(5 ILCS 820/5)
    (Text of Section before amendment by P.A. 103-361)
    Sec. 5. Purposes. The General Assembly hereby acknowledges that opioid use disorders, overdoses, and deaths in Illinois are persistent and growing concerns for Illinois communities. These concerns compound existing challenges to adequately address and manage substance use and mental health disorders. Law enforcement officers, other first responders, and co-responders have a unique opportunity to facilitate connections to community-based behavioral health interventions that provide substance use treatment and can help save and restore lives; help reduce drug use, overdose incidence, criminal offending, and recidivism; and help prevent arrest and conviction records that destabilize health, families, and opportunities for community citizenship and self-sufficiency. These efforts are bolstered when pursued in partnership with licensed behavioral health treatment providers and community members or organizations. It is the intent of the General Assembly to authorize law enforcement and other first responders to develop and implement collaborative deflection programs in Illinois that offer immediate pathways to substance use treatment and other services as an alternative to traditional case processing and involvement in the criminal justice system, and to unnecessary admission to emergency departments.
(Source: P.A. 100-1025, eff. 1-1-19; 101-652, eff. 7-1-21.)
 
    (Text of Section after amendment by P.A. 103-361)

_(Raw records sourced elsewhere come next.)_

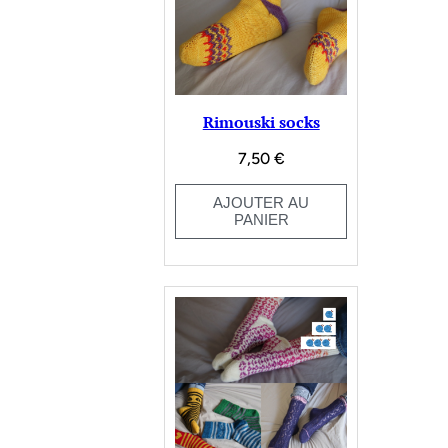
Rimouski socks
7,50
€
AJOUTER AU
PANIER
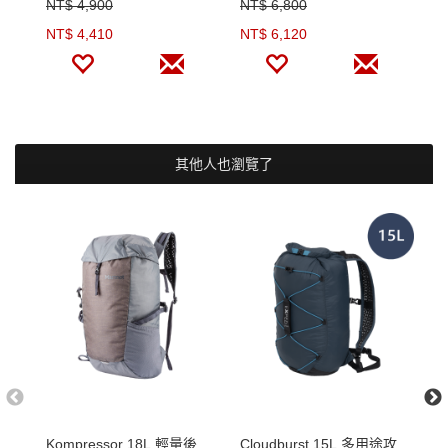
NT$ 4,900
NT$ 6,800
N
NT$ 4,410
NT$ 6,120
N
其他人也瀏覽了
Kompressor 18L 輕量後
Cloudburst 15L 多用途攻
S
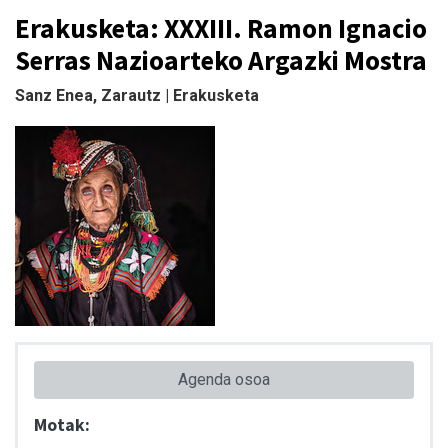
Erakusketa: XXXIII. Ramon Ignacio
Serras Nazioarteko Argazki Mostra
Sanz Enea, Zarautz | Erakusketa
Agenda osoa
Motak:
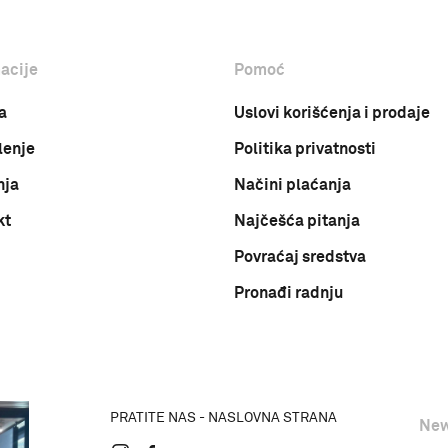
acije
Pomoć
a
Uslovi korišćenja i prodaje
lenje
Politika privatnosti
nja
Načini plaćanja
kt
Najčešća pitanja
Povraćaj sredstva
Pronađi radnju
PRATITE NAS - NASLOVNA STRANA
New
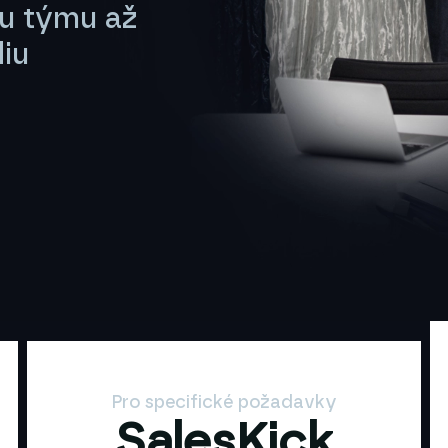
mu týmu až
iu
Pro specifické požadavky
SalesKick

    Sec. 5. Purposes. The General Assembly hereby acknowledges that opioid use disorders, overdoses, and deaths in Illinois are persistent and growing concerns for Illinois communities. These concerns compound existing challenges to adequately address and manage substance use and mental health disorders. Local government agencies, law enforcement officers, other first responders, and co-responders have a unique opportunity to facilitate connections to community-based services, including case management, and mental and behavioral health interventions that provide harm reduction or substance use treatment and can help save and restore lives; help reduce drug use, overdose incidence, criminal offending, and recidivism; and help prevent arrest and conviction records that destabilize health, families, and opportunities for community citizenship and self-sufficiency. These efforts are bolstered when pursued in partnership with licensed behavioral health treatment providers and community members or organizations. It is the intent of the General Assembly to authorize law enforcement, other first responders, and local government agencies to develop and implement collaborative deflection programs in Illinois that offer immediate pathways to substance use treatment and other services as an alternative to traditional case processing and involvement in the criminal justice system, and to unnecessary admission to emergency departments.